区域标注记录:
============

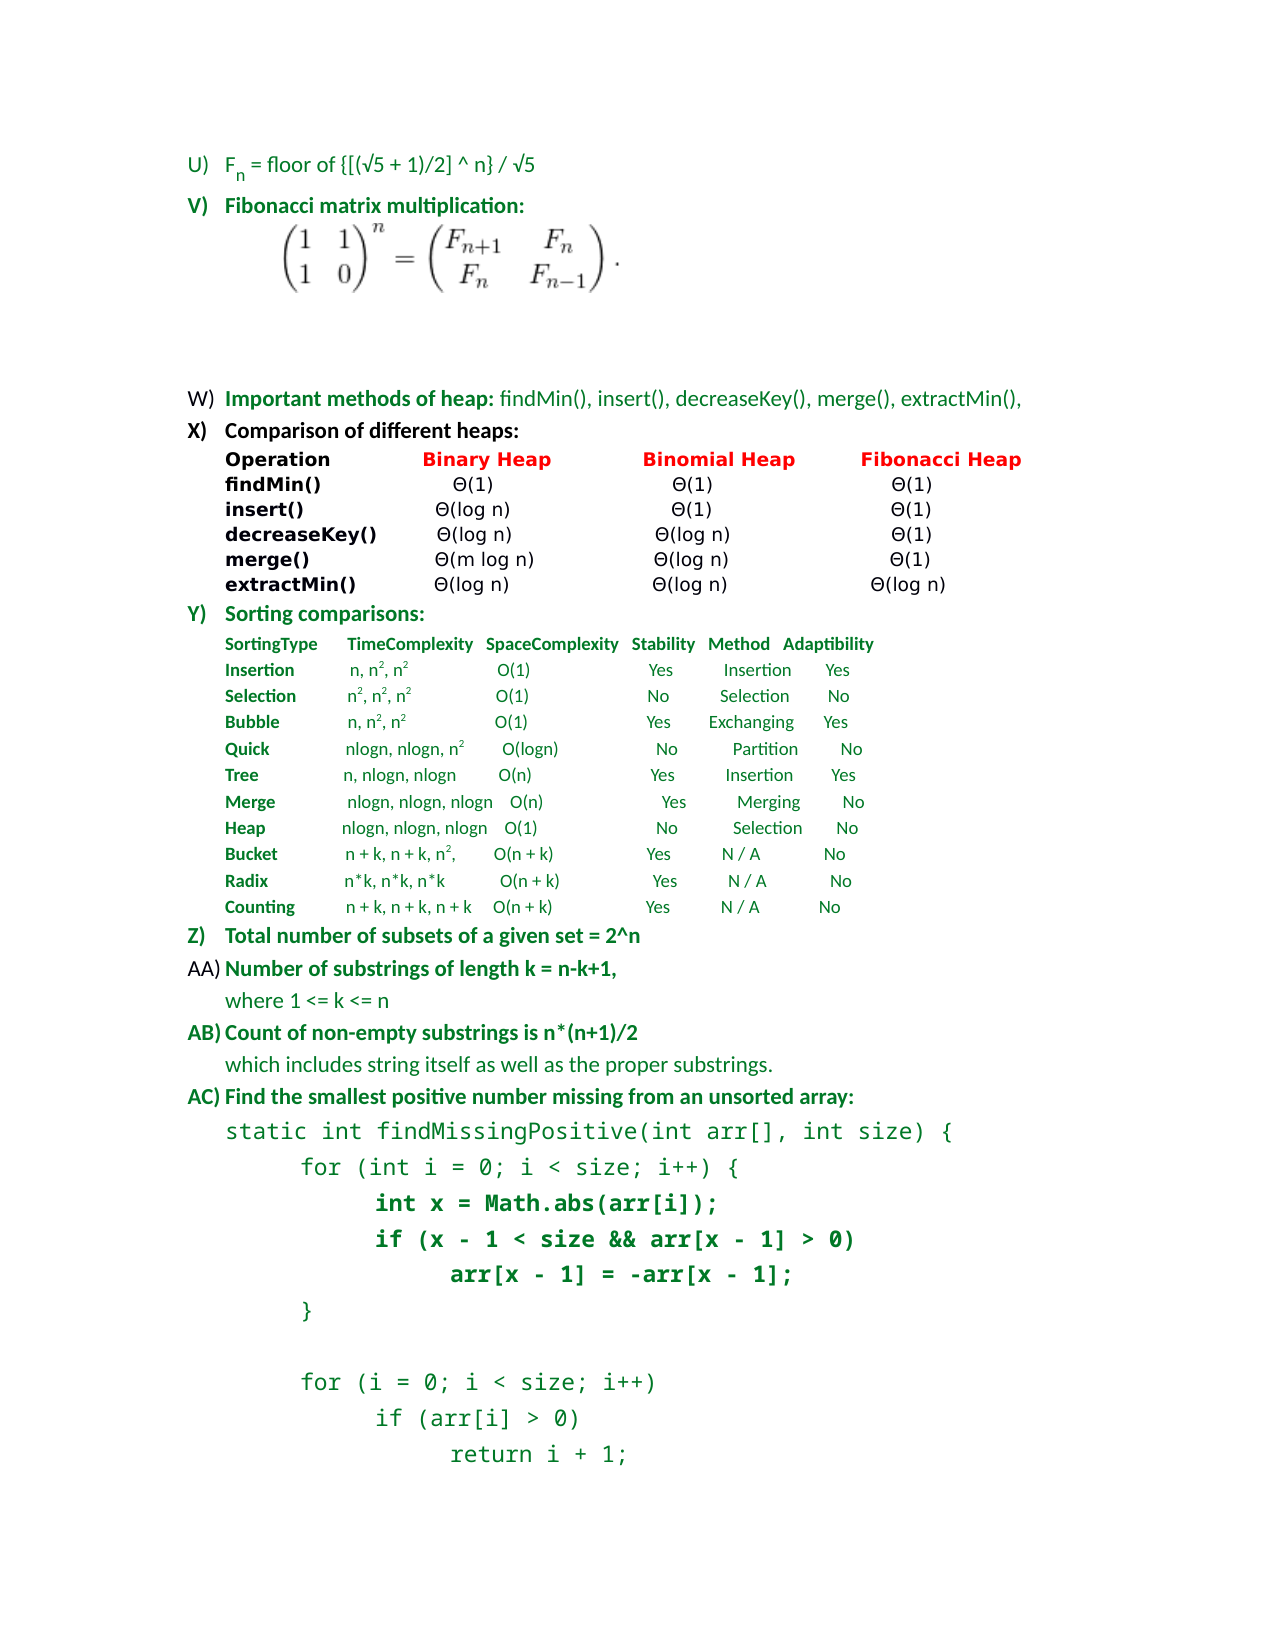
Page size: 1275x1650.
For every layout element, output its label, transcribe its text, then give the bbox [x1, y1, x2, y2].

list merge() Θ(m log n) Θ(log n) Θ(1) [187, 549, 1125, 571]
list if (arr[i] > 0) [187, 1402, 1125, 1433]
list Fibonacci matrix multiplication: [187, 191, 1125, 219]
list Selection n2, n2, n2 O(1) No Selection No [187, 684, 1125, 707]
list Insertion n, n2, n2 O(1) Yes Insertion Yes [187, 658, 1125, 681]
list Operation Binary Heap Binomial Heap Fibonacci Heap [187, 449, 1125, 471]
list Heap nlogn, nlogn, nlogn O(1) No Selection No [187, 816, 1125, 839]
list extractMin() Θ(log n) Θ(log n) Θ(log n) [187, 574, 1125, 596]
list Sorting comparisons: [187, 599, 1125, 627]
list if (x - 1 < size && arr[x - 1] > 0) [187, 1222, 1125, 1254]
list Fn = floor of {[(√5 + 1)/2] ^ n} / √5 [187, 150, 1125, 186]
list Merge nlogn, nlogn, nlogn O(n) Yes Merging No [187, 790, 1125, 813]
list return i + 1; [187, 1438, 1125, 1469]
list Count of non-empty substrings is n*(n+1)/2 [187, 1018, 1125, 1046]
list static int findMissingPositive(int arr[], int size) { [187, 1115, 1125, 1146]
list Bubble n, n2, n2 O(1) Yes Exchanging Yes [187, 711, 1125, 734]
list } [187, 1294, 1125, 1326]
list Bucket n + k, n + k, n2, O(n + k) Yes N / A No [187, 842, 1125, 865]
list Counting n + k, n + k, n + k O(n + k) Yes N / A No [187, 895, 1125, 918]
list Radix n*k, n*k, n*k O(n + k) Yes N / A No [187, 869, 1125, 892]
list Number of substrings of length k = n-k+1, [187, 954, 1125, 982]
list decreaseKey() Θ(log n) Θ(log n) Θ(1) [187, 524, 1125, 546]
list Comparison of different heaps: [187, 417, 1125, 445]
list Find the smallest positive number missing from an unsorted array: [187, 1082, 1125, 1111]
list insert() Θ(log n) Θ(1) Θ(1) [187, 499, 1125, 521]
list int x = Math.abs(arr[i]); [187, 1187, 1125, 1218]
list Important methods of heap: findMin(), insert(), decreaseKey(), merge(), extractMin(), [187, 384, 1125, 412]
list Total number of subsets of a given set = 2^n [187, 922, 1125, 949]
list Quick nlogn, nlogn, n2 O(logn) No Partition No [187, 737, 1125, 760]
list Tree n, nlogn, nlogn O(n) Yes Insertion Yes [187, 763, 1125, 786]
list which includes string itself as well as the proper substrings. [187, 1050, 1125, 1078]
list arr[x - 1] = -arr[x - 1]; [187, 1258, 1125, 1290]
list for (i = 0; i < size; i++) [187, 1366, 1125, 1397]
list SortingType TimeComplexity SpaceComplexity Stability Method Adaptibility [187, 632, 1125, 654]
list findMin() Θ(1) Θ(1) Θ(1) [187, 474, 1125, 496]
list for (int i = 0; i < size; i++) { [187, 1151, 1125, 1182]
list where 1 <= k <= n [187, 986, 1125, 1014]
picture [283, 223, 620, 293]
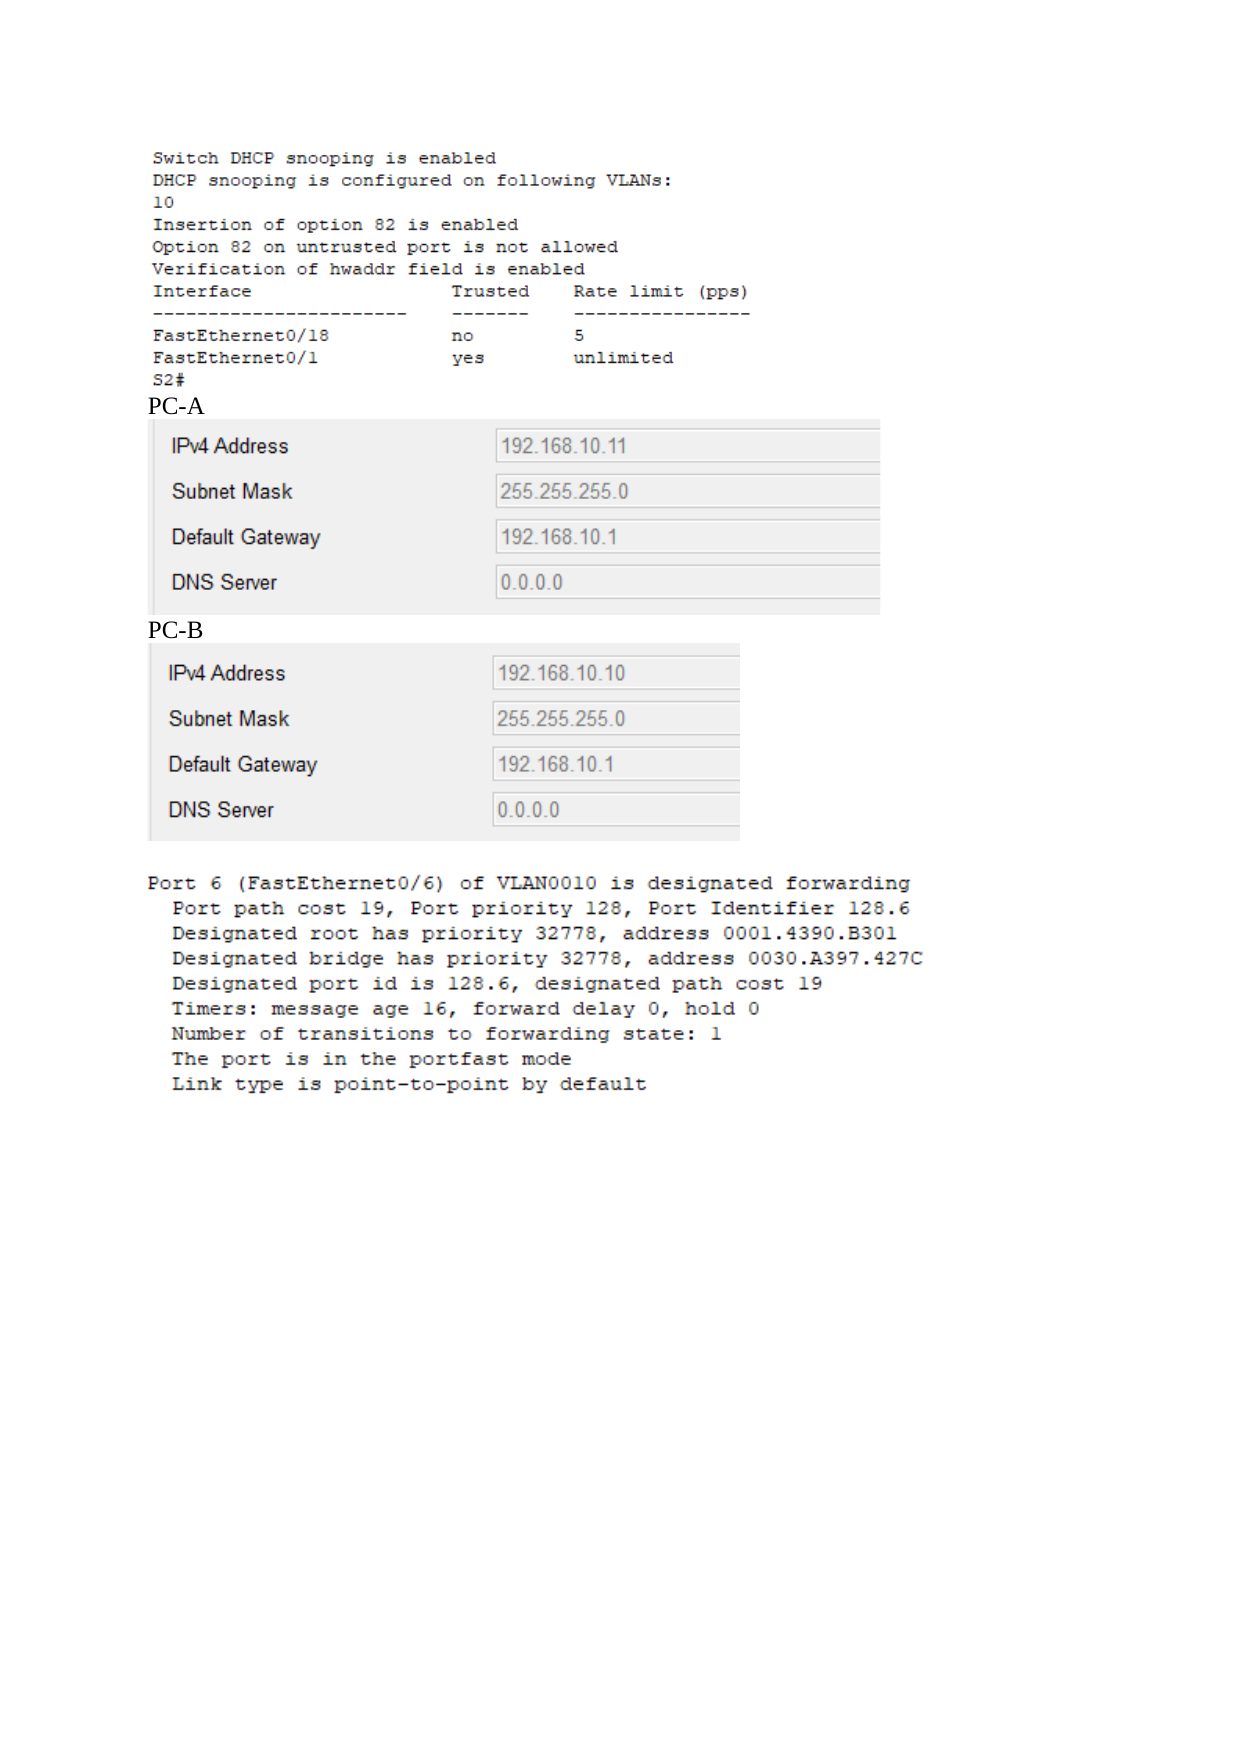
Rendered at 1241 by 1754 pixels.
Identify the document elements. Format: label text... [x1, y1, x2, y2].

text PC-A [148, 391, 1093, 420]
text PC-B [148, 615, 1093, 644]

============

• [练习要求]: 请将上方区域标注记录中的全部各行逐字摘录出来，答案中不要包含图片。

• [结果]:
Page size: 1275x1650.
For every layout element, output its label, transcribe its text, then give the bbox [x1, y1, x2, y2].

list merge() Θ(m log n) Θ(log n) Θ(1) [187, 549, 1125, 571]
list if (arr[i] > 0) [187, 1402, 1125, 1433]
list Fibonacci matrix multiplication: [187, 191, 1125, 219]
list Selection n2, n2, n2 O(1) No Selection No [187, 684, 1125, 707]
list Insertion n, n2, n2 O(1) Yes Insertion Yes [187, 658, 1125, 681]
list Operation Binary Heap Binomial Heap Fibonacci Heap [187, 449, 1125, 471]
list Heap nlogn, nlogn, nlogn O(1) No Selection No [187, 816, 1125, 839]
list extractMin() Θ(log n) Θ(log n) Θ(log n) [187, 574, 1125, 596]
list Sorting comparisons: [187, 599, 1125, 627]
list if (x - 1 < size && arr[x - 1] > 0) [187, 1222, 1125, 1254]
list Fn = floor of {[(√5 + 1)/2] ^ n} / √5 [187, 150, 1125, 186]
list Merge nlogn, nlogn, nlogn O(n) Yes Merging No [187, 790, 1125, 813]
list return i + 1; [187, 1438, 1125, 1469]
list Count of non-empty substrings is n*(n+1)/2 [187, 1018, 1125, 1046]
list static int findMissingPositive(int arr[], int size) { [187, 1115, 1125, 1146]
list Bubble n, n2, n2 O(1) Yes Exchanging Yes [187, 711, 1125, 734]
list } [187, 1294, 1125, 1326]
list Bucket n + k, n + k, n2, O(n + k) Yes N / A No [187, 842, 1125, 865]
list Counting n + k, n + k, n + k O(n + k) Yes N / A No [187, 895, 1125, 918]
list Radix n*k, n*k, n*k O(n + k) Yes N / A No [187, 869, 1125, 892]
list Number of substrings of length k = n-k+1, [187, 954, 1125, 982]
list decreaseKey() Θ(log n) Θ(log n) Θ(1) [187, 524, 1125, 546]
list Comparison of different heaps: [187, 417, 1125, 445]
list Find the smallest positive number missing from an unsorted array: [187, 1082, 1125, 1111]
list insert() Θ(log n) Θ(1) Θ(1) [187, 499, 1125, 521]
list int x = Math.abs(arr[i]); [187, 1187, 1125, 1218]
list Important methods of heap: findMin(), insert(), decreaseKey(), merge(), extractMin(), [187, 384, 1125, 412]
list Total number of subsets of a given set = 2^n [187, 922, 1125, 949]
list Quick nlogn, nlogn, n2 O(logn) No Partition No [187, 737, 1125, 760]
list Tree n, nlogn, nlogn O(n) Yes Insertion Yes [187, 763, 1125, 786]
list which includes string itself as well as the proper substrings. [187, 1050, 1125, 1078]
list arr[x - 1] = -arr[x - 1]; [187, 1258, 1125, 1290]
list for (i = 0; i < size; i++) [187, 1366, 1125, 1397]
list SortingType TimeComplexity SpaceComplexity Stability Method Adaptibility [187, 632, 1125, 654]
list findMin() Θ(1) Θ(1) Θ(1) [187, 474, 1125, 496]
list for (int i = 0; i < size; i++) { [187, 1151, 1125, 1182]
list where 1 <= k <= n [187, 986, 1125, 1014]
picture [283, 223, 620, 293]
Rendered at 1241 by 1754 pixels.
Identify the document elements. Format: label text... [x1, y1, x2, y2].

text PC-A [148, 391, 1093, 420]
text PC-B [148, 615, 1093, 644]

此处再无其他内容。